Laut Informationen von Spiegel Online sind Fahrzeuge von Opel, Mercedes-Benz aber auch weitere betroffen. Am Nachmittag will Dobrindt einen Bericht über die Nachprüfungen bei verschiedenen Diesel-Fahrzeugen vorlegen. Er hatte die Tests angeordnet, nachdem der Abgas-Skandal bei VW bekannt geworden war. Bereits bekannt war, dass es bei zahlreichen Autos deutlich erhöhte Abgaswerte gegeben hat.

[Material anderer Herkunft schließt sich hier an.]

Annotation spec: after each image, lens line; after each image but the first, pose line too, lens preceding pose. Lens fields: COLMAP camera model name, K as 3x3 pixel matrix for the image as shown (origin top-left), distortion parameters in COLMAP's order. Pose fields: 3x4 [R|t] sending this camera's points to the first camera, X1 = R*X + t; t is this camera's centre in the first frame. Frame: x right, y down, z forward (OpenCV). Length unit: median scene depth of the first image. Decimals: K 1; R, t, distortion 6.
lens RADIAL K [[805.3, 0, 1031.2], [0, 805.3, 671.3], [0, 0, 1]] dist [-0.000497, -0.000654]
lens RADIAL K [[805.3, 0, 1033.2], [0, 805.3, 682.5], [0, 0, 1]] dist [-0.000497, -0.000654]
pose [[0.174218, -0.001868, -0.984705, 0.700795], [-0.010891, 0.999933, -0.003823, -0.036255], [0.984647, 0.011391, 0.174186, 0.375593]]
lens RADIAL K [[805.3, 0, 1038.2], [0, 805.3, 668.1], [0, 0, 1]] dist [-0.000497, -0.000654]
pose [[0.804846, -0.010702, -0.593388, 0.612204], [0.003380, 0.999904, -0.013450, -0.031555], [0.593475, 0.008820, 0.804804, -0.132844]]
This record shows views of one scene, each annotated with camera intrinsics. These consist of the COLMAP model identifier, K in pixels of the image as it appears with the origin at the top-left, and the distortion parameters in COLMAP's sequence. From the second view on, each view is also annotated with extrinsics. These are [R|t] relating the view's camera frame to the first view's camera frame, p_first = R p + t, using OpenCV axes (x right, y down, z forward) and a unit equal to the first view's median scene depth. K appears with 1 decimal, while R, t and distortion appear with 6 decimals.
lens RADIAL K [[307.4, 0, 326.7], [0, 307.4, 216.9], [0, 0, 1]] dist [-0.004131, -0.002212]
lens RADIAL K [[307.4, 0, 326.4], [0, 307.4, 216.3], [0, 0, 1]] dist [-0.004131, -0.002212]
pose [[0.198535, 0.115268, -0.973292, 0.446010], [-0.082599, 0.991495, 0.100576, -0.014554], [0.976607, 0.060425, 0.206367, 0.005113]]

Prüfer sollen sich abwechseln

Die Ergebnisse der Untersuchungen, die vom Kraftfahrt-Bundesamt (KBA) überwacht wurden, blieben aber lange Zeit geheim. Die Fahrzeuge seien sowohl auf dem Rollenprüfstand – also quasi unter Laborbedingungen – getestet worden als auch unter realen Bedingungen auf der Straße. Im Januar hatte das Verkehrsministerium bereits mehrere Neuregelungen in den Blick genommen: Um wirtschaftliche Abhängigkeiten zu vermeiden, sollen sich technische Prüfdienste, die für einen Autohersteller tätig sind, künftig in einer Rotation abwechseln.